Jack Ma’s business empire has suffered successive blows from the Chinese Communist Party.
British media reported that Alibaba founder Jack Ma hired Cui Shufeng, former deputy director of the Chinese Ministry of Commerce’s Antitrust Bureau, as director of the Center for Competition Policy Research in 2019. Days before Chinese regulators imposed the fine on Alibaba, Cui Shufeng told Chinese Communist Party government officials that they should not be too harsh on Alibaba. However, despite this, Japanese media reports suggest that Ma and Alibaba are not completely out of the woods yet.
On April 21, the Free Times quoted the Financial Times as reporting that several Chinese online technology companies, including Alibaba, Tencent, Byte Jump, and Meituan, have begun hiring dozens of former Chinese officials from former anti-monopoly agencies, court judges, and others in an effort to moderate the Chinese Communist government’s purge of online technology companies.
British media said a review of public records revealed that Alibaba founder Jack Ma hired Cui Shufeng, former deputy director of the anti-monopoly bureau of the Chinese Communist Party’s Ministry of Commerce, as director of the Competition Policy Research Center in 2019. Days before the CCP regulator imposed the fine on Alibaba, Cui Shufeng told CCP government officials that they should not be too harsh on Alibaba.
On April 10, the CCP’s General Administration of Market Supervision imposed an administrative penalty on Alibaba for its “two-for-one” monopoly under the Anti-Monopoly Law, fining the company 18.228 billion yuan, the heaviest fine ever imposed in an anti-monopoly law enforcement case in China.
The aforementioned report argues that the fine imposed on Alibaba by China’s General Administration of Market Regulation could have been higher, although there is no evidence that Cui Shufeng’s conversation influenced the regulator’s decision. The aforementioned fine represents only 4 percent of Alibaba’s 2019 domestic revenue, and Alibaba could have been fined up to 10 percent of its annual revenue. Qualcomm was fined a record $975 million, or 8 percent of its revenue in China, for anti-competitive behavior in 2015.
It has also been reported that after Alibaba, Tencent, Byte Jump, Meituan and other online companies have begun hiring former Chinese Communist Party officials.
“This phenomenon is very common in the Chinese business community,” said Zeren Li, a doctoral candidate at Duke University who specializes in China’s state-business relations. Li Zeren said that Chinese public companies hired more than 4,800 executives and directors with government experience in 2019, but only 99 in 1999.
The Financial Times quoted former Communist Party officials as revealing that the career change is rewarding for former Communist Party officials who accept private sector employment, with their salaries increasing three to six times after joining private companies.
For his part, Nie Huihua, an economics professor at Renmin University in Beijing, warned that the practice of former officials accepting employment with private companies is likely to contribute to the market’s loss of trust in the regulatory system.
The Nikkei Asian Review reported on April 21 that Alibaba Group, China’s largest e-commerce company, is not yet out of the woods and its many media properties remain a concern for Communist authorities.

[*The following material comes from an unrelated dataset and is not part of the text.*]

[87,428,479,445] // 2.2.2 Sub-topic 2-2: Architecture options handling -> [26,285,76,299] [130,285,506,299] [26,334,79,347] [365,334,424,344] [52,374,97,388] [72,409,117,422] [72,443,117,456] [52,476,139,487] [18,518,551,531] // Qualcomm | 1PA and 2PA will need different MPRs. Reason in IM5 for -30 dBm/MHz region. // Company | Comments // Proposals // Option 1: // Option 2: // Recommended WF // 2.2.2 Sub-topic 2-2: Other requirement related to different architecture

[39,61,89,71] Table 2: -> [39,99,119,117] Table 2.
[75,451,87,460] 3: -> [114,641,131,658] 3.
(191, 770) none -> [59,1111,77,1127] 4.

The report said Alibaba founder Jack Ma and Alibaba’s media influence has struck a nerve in Beijing, with some scholars saying the Chinese Communist Party authorities have taken the blocking of former U.S. President Donald Trump (Trump) by Twitter and Facebook as a warning, and are more interested in ensuring that the Communist Party is the only one who decides what content the Chinese can follow.

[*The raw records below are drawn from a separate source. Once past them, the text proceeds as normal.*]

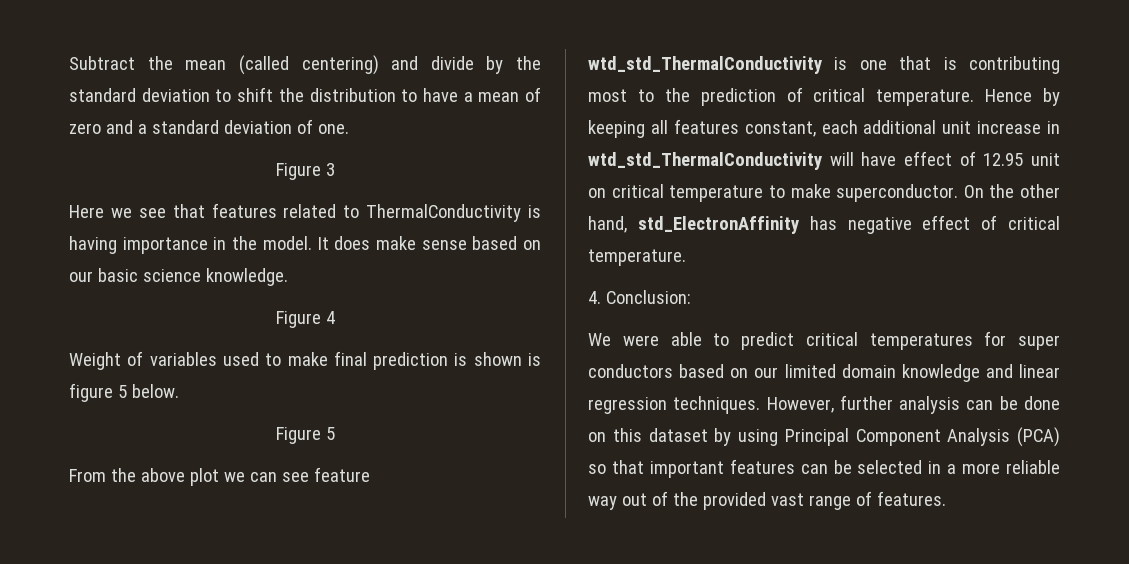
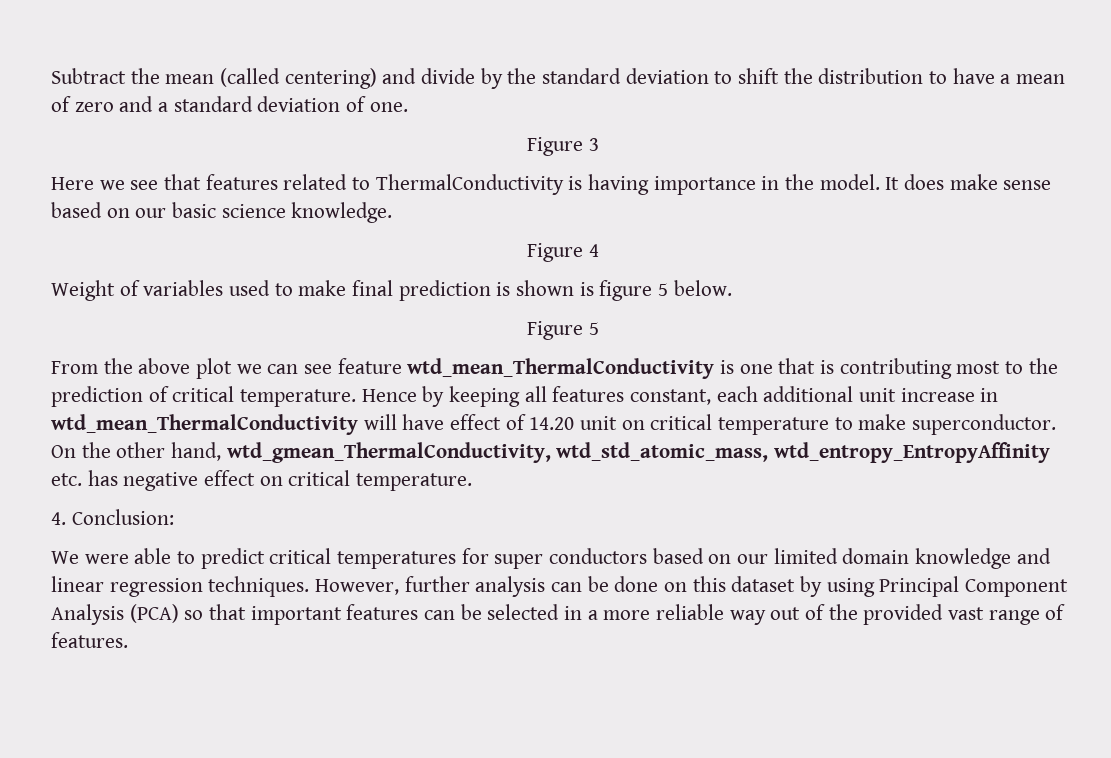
[588,56,822,74] wtd_std_ThermalConductivity -> [407,358,715,379] wtd_mean_ThermalConductivity
[588,152,822,170] wtd_std_ThermalConductivity -> [51,414,358,435] wtd_mean_ThermalConductivity
[983,153,1024,166] 12.95 -> [529,417,575,430] 14.20
[637,216,799,234] std_ElectronAffinity -> [226,442,1051,463] [51,473,82,486] wtd_gmean_ThermalConductivity, wtd_std_atomic_mass, wtd_entropy_EntropyAffinity etc.
[981,215,998,230] of -> [259,476,283,486] on

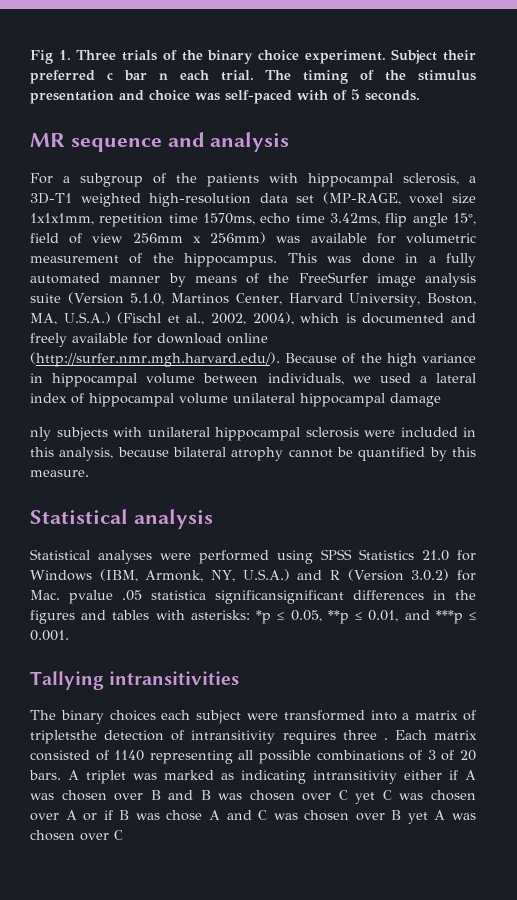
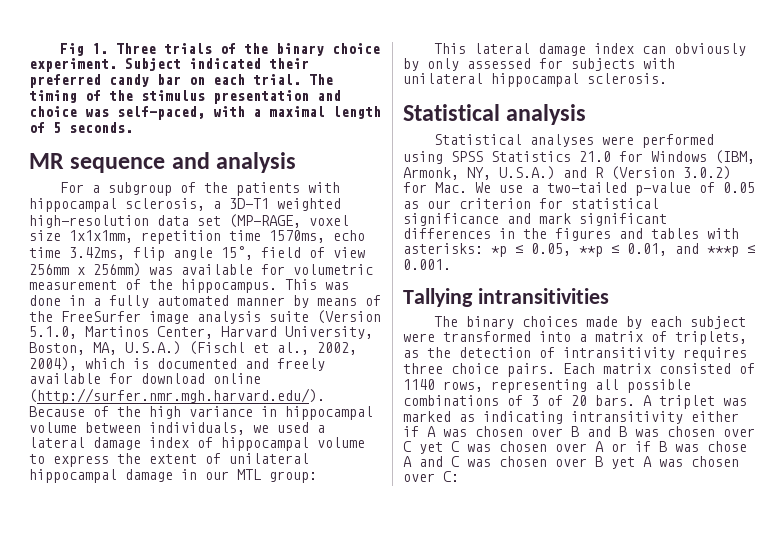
(438, 56) none -> [189,58,261,69] indicated
[106,70,168,81] c bar n -> [109,74,205,87] candy bar on
[225,90,328,104] self-paced with -> [117,106,381,120] self-paced, with a maximal length
(476, 378) none -> [93,437,141,450] damage
[233,393,441,407] [30,427,476,441] [30,447,476,461] [30,470,89,477] unilateral hippocampal damage // nly subjects with unilateral hippocampal sclerosis were included in this analysis, because bilateral atrophy cannot be quantified by this measure. -> [29,453,309,467] [29,469,317,483] [434,43,747,56] [403,58,675,71] [403,73,667,87] to express the extent of unilateral hippocampal damage in our MTL group: // This lateral damage index can obviously by only assessed for subjects with unilateral hippocampal sclerosis.
[69,590,344,604] pvalue .05 statistica significansignificant -> [475,182,755,196] [403,198,659,209] [403,213,667,226] We use a two-tailed p-value of 0.05 as our criterion for statistical significance and mark significant
(156, 715) none -> [586,316,643,329] made by
[30,730,97,744] tripletsthe -> [675,331,747,345] [403,347,451,358] triplets, as the
[383,738,388,740] . -> [451,363,555,377] choice pairs.
(145, 755) none -> [443,381,483,392] rows,
[114,830,123,840] C -> [443,471,459,482] C:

Alibaba is not only known for its online shopping platforms Taobao and Tmall, but it also has a huge media empire. Alibaba and Jack Ma personally now control media assets including online forums, news media, production companies, social media and advertising assets. Ali is the second largest shareholder in Weibo, as well as the South China Morning Post, Alibaba Pictures, and online video platform Youku.

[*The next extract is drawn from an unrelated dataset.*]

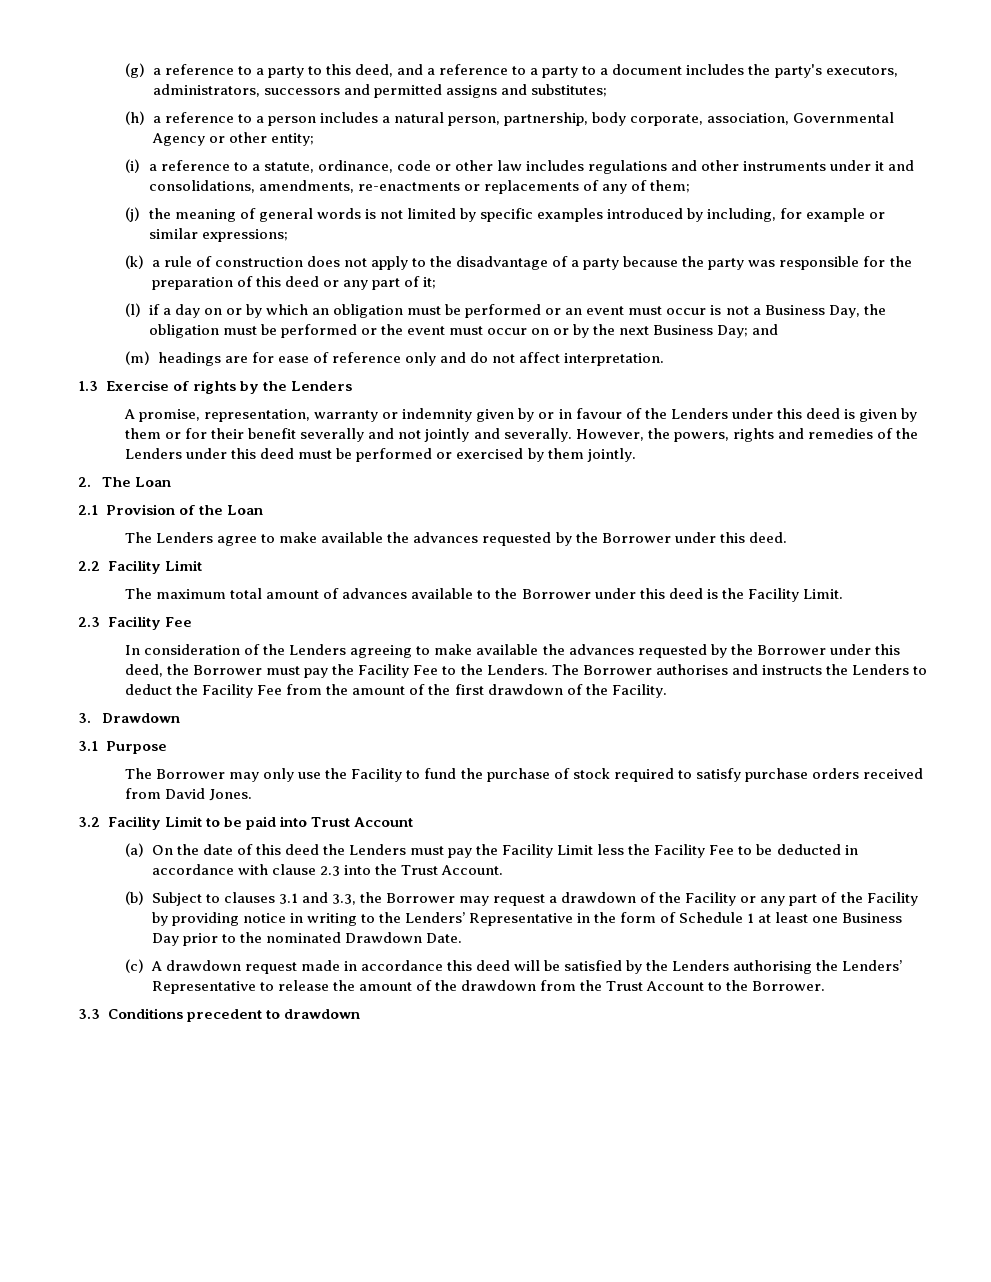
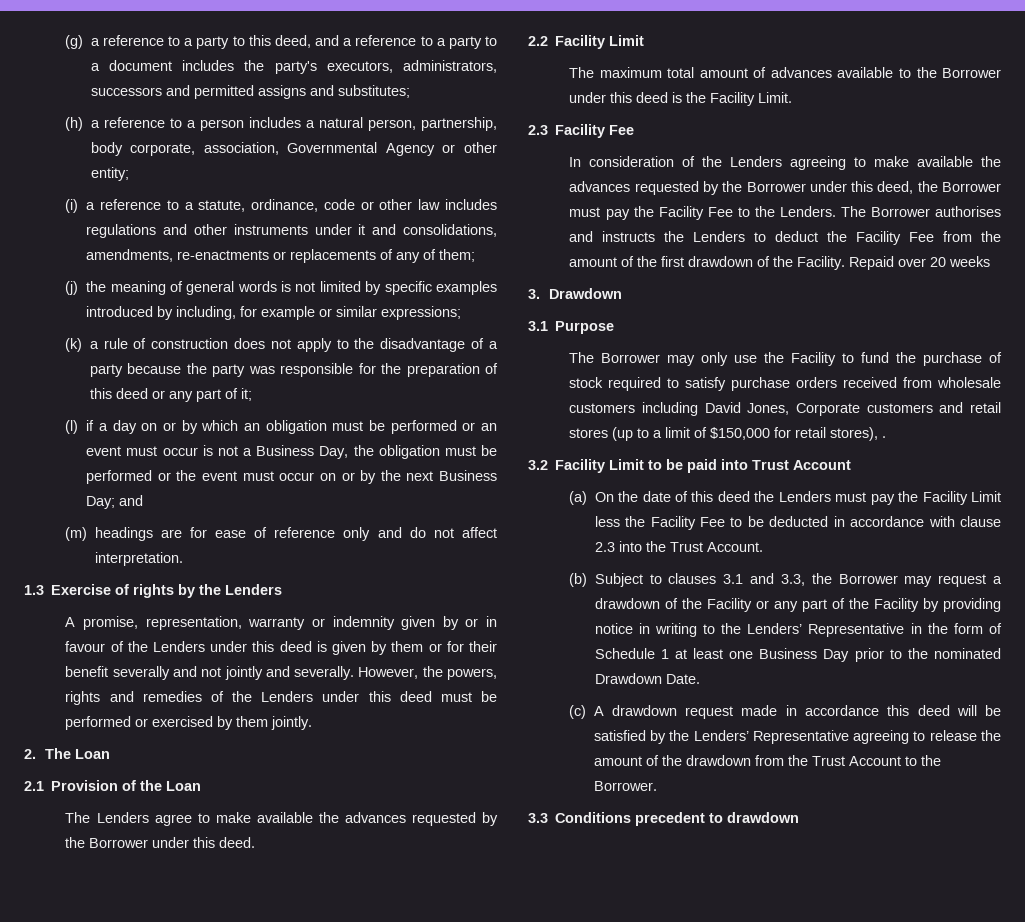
(667, 691) none -> [849,256,991,270] Repaid over 20 weeks
[165,788,253,801] David Jones. -> [937,377,1001,388] [569,402,1001,416] [569,427,887,441] wholesale customers including David Jones, Corporate customers and retail stores (up to a limit of $150,000 for retail stores), .
[672,960,903,974] [151,981,256,994] Lenders authorising the Lenders’ Representative -> [693,730,910,744] Lenders’ Representative agreeing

The Nikkei reports that for Alibaba, these media platforms are effective tools to help users flow to other businesses as big tech companies race to build vast ecosystems from e-commerce to entertainment. But as these platforms expand their influence in content creation and distribution, Chinese Communist authorities, who have been closely monitoring these areas, are becoming increasingly uneasy.